• What is required
All entries must be given again exactly as written.

• Task input
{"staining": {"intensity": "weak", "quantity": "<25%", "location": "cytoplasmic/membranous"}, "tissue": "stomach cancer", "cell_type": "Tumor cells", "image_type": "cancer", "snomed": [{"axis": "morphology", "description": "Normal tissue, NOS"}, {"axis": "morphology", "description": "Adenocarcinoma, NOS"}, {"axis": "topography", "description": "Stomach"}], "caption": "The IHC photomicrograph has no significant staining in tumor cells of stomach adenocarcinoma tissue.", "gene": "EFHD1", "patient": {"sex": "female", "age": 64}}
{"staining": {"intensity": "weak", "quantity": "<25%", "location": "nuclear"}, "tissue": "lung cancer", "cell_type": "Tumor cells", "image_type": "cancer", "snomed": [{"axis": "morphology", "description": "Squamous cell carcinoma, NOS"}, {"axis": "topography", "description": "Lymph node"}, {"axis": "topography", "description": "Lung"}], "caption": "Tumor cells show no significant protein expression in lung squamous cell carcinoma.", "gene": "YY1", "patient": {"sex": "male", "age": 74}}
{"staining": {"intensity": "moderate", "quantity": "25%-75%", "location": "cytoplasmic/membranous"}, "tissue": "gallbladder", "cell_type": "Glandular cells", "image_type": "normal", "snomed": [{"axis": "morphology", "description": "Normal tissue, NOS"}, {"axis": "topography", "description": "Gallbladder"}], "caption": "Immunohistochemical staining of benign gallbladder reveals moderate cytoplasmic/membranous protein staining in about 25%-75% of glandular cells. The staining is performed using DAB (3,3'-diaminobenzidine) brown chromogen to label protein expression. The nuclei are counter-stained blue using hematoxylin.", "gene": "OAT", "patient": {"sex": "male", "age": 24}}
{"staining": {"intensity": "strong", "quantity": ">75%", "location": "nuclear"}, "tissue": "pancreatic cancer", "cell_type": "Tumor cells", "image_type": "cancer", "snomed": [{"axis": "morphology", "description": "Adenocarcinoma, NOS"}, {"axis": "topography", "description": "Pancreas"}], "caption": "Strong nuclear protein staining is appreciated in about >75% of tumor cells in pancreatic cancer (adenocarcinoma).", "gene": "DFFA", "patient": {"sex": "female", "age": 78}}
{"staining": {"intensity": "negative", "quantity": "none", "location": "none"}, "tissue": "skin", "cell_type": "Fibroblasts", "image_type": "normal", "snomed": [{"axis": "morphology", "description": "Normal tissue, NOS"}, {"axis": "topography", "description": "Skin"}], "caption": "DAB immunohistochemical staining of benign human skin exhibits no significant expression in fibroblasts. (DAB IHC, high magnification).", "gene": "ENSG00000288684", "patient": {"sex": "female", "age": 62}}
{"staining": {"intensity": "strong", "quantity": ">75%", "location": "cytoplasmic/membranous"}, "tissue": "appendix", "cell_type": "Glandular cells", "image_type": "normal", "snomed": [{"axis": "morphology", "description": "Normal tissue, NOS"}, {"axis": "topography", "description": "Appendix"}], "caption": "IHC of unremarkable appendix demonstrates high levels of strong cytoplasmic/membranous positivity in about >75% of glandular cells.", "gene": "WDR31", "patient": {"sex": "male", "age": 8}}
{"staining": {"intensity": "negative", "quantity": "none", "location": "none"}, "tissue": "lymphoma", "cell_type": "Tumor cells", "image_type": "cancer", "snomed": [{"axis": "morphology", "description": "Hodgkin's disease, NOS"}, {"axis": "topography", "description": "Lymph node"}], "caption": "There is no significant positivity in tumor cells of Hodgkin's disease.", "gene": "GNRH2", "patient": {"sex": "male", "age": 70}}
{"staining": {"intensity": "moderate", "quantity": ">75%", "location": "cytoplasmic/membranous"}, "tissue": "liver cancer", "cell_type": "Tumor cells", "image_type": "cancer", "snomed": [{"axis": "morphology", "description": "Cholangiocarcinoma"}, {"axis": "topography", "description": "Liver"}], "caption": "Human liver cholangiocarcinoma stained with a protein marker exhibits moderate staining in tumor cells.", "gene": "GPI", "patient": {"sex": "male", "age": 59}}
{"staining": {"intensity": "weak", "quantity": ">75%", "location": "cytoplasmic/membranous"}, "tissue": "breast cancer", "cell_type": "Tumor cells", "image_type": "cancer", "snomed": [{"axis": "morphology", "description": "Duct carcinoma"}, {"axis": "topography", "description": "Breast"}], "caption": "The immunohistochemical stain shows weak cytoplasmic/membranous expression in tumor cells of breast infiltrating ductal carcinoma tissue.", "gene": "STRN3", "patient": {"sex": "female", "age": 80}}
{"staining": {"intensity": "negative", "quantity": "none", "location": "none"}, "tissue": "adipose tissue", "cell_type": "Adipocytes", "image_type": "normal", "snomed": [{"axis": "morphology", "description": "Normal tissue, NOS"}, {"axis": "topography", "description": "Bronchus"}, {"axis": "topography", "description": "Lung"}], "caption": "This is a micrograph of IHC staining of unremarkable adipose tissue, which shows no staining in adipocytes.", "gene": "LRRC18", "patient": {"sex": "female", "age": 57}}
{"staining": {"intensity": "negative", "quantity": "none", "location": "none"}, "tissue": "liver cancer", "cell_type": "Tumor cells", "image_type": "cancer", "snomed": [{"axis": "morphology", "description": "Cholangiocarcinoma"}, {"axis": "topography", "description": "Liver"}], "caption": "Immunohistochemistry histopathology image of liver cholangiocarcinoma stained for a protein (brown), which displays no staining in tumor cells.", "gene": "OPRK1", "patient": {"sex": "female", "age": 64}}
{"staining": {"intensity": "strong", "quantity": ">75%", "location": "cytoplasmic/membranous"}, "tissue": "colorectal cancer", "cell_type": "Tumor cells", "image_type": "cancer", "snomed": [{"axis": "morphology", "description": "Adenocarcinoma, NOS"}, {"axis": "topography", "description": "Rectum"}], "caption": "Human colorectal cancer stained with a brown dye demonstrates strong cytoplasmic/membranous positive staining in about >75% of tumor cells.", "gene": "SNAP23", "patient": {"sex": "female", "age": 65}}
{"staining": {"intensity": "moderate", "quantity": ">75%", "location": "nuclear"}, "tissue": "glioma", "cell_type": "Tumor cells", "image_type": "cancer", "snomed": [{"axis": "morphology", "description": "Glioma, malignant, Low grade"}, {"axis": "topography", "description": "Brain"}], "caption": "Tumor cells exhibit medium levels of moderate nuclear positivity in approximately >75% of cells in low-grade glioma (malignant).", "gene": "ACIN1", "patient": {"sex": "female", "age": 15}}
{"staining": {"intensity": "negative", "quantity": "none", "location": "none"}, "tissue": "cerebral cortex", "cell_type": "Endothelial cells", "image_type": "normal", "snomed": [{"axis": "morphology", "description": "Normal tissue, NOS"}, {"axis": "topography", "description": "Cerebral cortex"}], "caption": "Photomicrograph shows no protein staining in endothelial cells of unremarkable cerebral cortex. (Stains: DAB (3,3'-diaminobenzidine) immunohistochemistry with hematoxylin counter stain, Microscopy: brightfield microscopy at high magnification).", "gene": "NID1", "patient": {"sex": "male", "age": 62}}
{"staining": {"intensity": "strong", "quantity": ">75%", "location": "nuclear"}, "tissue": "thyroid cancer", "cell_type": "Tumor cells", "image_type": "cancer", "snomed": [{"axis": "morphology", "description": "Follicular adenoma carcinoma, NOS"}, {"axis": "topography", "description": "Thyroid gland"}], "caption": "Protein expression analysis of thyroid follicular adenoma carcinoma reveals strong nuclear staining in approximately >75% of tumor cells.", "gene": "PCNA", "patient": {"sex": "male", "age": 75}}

• Expected output
{"staining": {"intensity": "weak", "quantity": "<25%", "location": "cytoplasmic/membranous"}, "tissue": "stomach cancer", "cell_type": "Tumor cells", "image_type": "cancer", "snomed": [{"axis": "morphology", "description": "Normal tissue, NOS"}, {"axis": "morphology", "description": "Adenocarcinoma, NOS"}, {"axis": "topography", "description": "Stomach"}], "caption": "The IHC photomicrograph has no significant staining in tumor cells of stomach adenocarcinoma tissue.", "gene": "EFHD1", "patient": {"sex": "female", "age": 64}}
{"staining": {"intensity": "weak", "quantity": "<25%", "location": "nuclear"}, "tissue": "lung cancer", "cell_type": "Tumor cells", "image_type": "cancer", "snomed": [{"axis": "morphology", "description": "Squamous cell carcinoma, NOS"}, {"axis": "topography", "description": "Lymph node"}, {"axis": "topography", "description": "Lung"}], "caption": "Tumor cells show no significant protein expression in lung squamous cell carcinoma.", "gene": "YY1", "patient": {"sex": "male", "age": 74}}
{"staining": {"intensity": "moderate", "quantity": "25%-75%", "location": "cytoplasmic/membranous"}, "tissue": "gallbladder", "cell_type": "Glandular cells", "image_type": "normal", "snomed": [{"axis": "morphology", "description": "Normal tissue, NOS"}, {"axis": "topography", "description": "Gallbladder"}], "caption": "Immunohistochemical staining of benign gallbladder reveals moderate cytoplasmic/membranous protein staining in about 25%-75% of glandular cells. The staining is performed using DAB (3,3'-diaminobenzidine) brown chromogen to label protein expression. The nuclei are counter-stained blue using hematoxylin.", "gene": "OAT", "patient": {"sex": "male", "age": 24}}
{"staining": {"intensity": "strong", "quantity": ">75%", "location": "nuclear"}, "tissue": "pancreatic cancer", "cell_type": "Tumor cells", "image_type": "cancer", "snomed": [{"axis": "morphology", "description": "Adenocarcinoma, NOS"}, {"axis": "topography", "description": "Pancreas"}], "caption": "Strong nuclear protein staining is appreciated in about >75% of tumor cells in pancreatic cancer (adenocarcinoma).", "gene": "DFFA", "patient": {"sex": "female", "age": 78}}
{"staining": {"intensity": "negative", "quantity": "none", "location": "none"}, "tissue": "skin", "cell_type": "Fibroblasts", "image_type": "normal", "snomed": [{"axis": "morphology", "description": "Normal tissue, NOS"}, {"axis": "topography", "description": "Skin"}], "caption": "DAB immunohistochemical staining of benign human skin exhibits no significant expression in fibroblasts. (DAB IHC, high magnification).", "gene": "ENSG00000288684", "patient": {"sex": "female", "age": 62}}
{"staining": {"intensity": "strong", "quantity": ">75%", "location": "cytoplasmic/membranous"}, "tissue": "appendix", "cell_type": "Glandular cells", "image_type": "normal", "snomed": [{"axis": "morphology", "description": "Normal tissue, NOS"}, {"axis": "topography", "description": "Appendix"}], "caption": "IHC of unremarkable appendix demonstrates high levels of strong cytoplasmic/membranous positivity in about >75% of glandular cells.", "gene": "WDR31", "patient": {"sex": "male", "age": 8}}
{"staining": {"intensity": "negative", "quantity": "none", "location": "none"}, "tissue": "lymphoma", "cell_type": "Tumor cells", "image_type": "cancer", "snomed": [{"axis": "morphology", "description": "Hodgkin's disease, NOS"}, {"axis": "topography", "description": "Lymph node"}], "caption": "There is no significant positivity in tumor cells of Hodgkin's disease.", "gene": "GNRH2", "patient": {"sex": "male", "age": 70}}
{"staining": {"intensity": "moderate", "quantity": ">75%", "location": "cytoplasmic/membranous"}, "tissue": "liver cancer", "cell_type": "Tumor cells", "image_type": "cancer", "snomed": [{"axis": "morphology", "description": "Cholangiocarcinoma"}, {"axis": "topography", "description": "Liver"}], "caption": "Human liver cholangiocarcinoma stained with a protein marker exhibits moderate staining in tumor cells.", "gene": "GPI", "patient": {"sex": "male", "age": 59}}
{"staining": {"intensity": "weak", "quantity": ">75%", "location": "cytoplasmic/membranous"}, "tissue": "breast cancer", "cell_type": "Tumor cells", "image_type": "cancer", "snomed": [{"axis": "morphology", "description": "Duct carcinoma"}, {"axis": "topography", "description": "Breast"}], "caption": "The immunohistochemical stain shows weak cytoplasmic/membranous expression in tumor cells of breast infiltrating ductal carcinoma tissue.", "gene": "STRN3", "patient": {"sex": "female", "age": 80}}
{"staining": {"intensity": "negative", "quantity": "none", "location": "none"}, "tissue": "adipose tissue", "cell_type": "Adipocytes", "image_type": "normal", "snomed": [{"axis": "morphology", "description": "Normal tissue, NOS"}, {"axis": "topography", "description": "Bronchus"}, {"axis": "topography", "description": "Lung"}], "caption": "This is a micrograph of IHC staining of unremarkable adipose tissue, which shows no staining in adipocytes.", "gene": "LRRC18", "patient": {"sex": "female", "age": 57}}
{"staining": {"intensity": "negative", "quantity": "none", "location": "none"}, "tissue": "liver cancer", "cell_type": "Tumor cells", "image_type": "cancer", "snomed": [{"axis": "morphology", "description": "Cholangiocarcinoma"}, {"axis": "topography", "description": "Liver"}], "caption": "Immunohistochemistry histopathology image of liver cholangiocarcinoma stained for a protein (brown), which displays no staining in tumor cells.", "gene": "OPRK1", "patient": {"sex": "female", "age": 64}}
{"staining": {"intensity": "strong", "quantity": ">75%", "location": "cytoplasmic/membranous"}, "tissue": "colorectal cancer", "cell_type": "Tumor cells", "image_type": "cancer", "snomed": [{"axis": "morphology", "description": "Adenocarcinoma, NOS"}, {"axis": "topography", "description": "Rectum"}], "caption": "Human colorectal cancer stained with a brown dye demonstrates strong cytoplasmic/membranous positive staining in about >75% of tumor cells.", "gene": "SNAP23", "patient": {"sex": "female", "age": 65}}
{"staining": {"intensity": "moderate", "quantity": ">75%", "location": "nuclear"}, "tissue": "glioma", "cell_type": "Tumor cells", "image_type": "cancer", "snomed": [{"axis": "morphology", "description": "Glioma, malignant, Low grade"}, {"axis": "topography", "description": "Brain"}], "caption": "Tumor cells exhibit medium levels of moderate nuclear positivity in approximately >75% of cells in low-grade glioma (malignant).", "gene": "ACIN1", "patient": {"sex": "female", "age": 15}}
{"staining": {"intensity": "negative", "quantity": "none", "location": "none"}, "tissue": "cerebral cortex", "cell_type": "Endothelial cells", "image_type": "normal", "snomed": [{"axis": "morphology", "description": "Normal tissue, NOS"}, {"axis": "topography", "description": "Cerebral cortex"}], "caption": "Photomicrograph shows no protein staining in endothelial cells of unremarkable cerebral cortex. (Stains: DAB (3,3'-diaminobenzidine) immunohistochemistry with hematoxylin counter stain, Microscopy: brightfield microscopy at high magnification).", "gene": "NID1", "patient": {"sex": "male", "age": 62}}
{"staining": {"intensity": "strong", "quantity": ">75%", "location": "nuclear"}, "tissue": "thyroid cancer", "cell_type": "Tumor cells", "image_type": "cancer", "snomed": [{"axis": "morphology", "description": "Follicular adenoma carcinoma, NOS"}, {"axis": "topography", "description": "Thyroid gland"}], "caption": "Protein expression analysis of thyroid follicular adenoma carcinoma reveals strong nuclear staining in approximately >75% of tumor cells.", "gene": "PCNA", "patient": {"sex": "male", "age": 75}}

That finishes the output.